Preferably bring in finely divided glass fibres

in the magnesium oxychloride foam, which even has a fixing effect on the foam and prevents cracking in the event of a fire.

For fire protection, the shape of the door is irrelevant. However, the magnesium oxychloride foam layer must have a sufficient thickness to have the required fire resistance period in the event of a fire. The invention shall be explained in more detail by means of some examples with reference to the drawing.

in

Example 1

A door panel (2) is already attached to the door frame construction (1). Likewise, all fittings and locks (3) have been fitted. The inside of the ■door design (i;2,3) and the cover plate (4) are coated with adhesive (5). The glass mat (6) is inserted into this adhesive layer. The edge (7) remains free of adhesive and glass mat. The frame structure (1) is filled with liquid magnesium oxychloride foam (8).
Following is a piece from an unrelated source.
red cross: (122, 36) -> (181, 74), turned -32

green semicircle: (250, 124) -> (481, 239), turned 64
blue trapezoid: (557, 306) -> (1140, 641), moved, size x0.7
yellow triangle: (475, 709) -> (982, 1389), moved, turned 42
It is also worthwhile to impregnate the glass mat (6) and the cover sheet (4) with magnesium oxychloride foam. Now the sheet metal (4) is placed on the frame structure (1) and the edge area (7) is connected by screwing, riveting or welding (9). The liquid magnesium oxychloride foam in the frame structure (1) and that on the cover plate (4) connect to each other and form a unit after curing.-

Example 2

As in example 1, the frame structure (1) and cover plate (4) are equipped with adhesive (5) on a glass mat

(6). Complete assembly without magnesium oxychloride foaming

now the building part (screwed together, riveted, welded) (9). Through a casting (12), the liquid magnesium foam (8) is conveyed through a pump or through a mixing and dosing unit into the door cavity (10).

Example 3

Like examples 1 and 2, the frame structure (1/2) and the cover plate (4) are coated with adhesive (5) and glass mat. In the door cavity, a ready-to-size magnesium oxychloride-foam board or a magnesium oxychloride-foam composite board that is coated with water glass or magnesium oxychloride (13) is now placed. This construction is closed as an example. 1 when applying the cover plate (4) and screwing, riveting or welding with the frame profile (1).

Claims (4)

1. Method for producing a fire-resistant door leaf, characterized by sticking a mineral fiber layer on a thin tin skin and then applying a magnesium oxychloride foam layer. 2. Method according to claim 1, characterized in that glass fibers are introduced into the magnesium oxychloride foam layer. 3. Method according to claim 1 or 2, characterized in that glass fiber is glued on as a mineral fiber layer. 4. Method according to one or more of claims 1-3, characterized in that water glass is used as adhesive.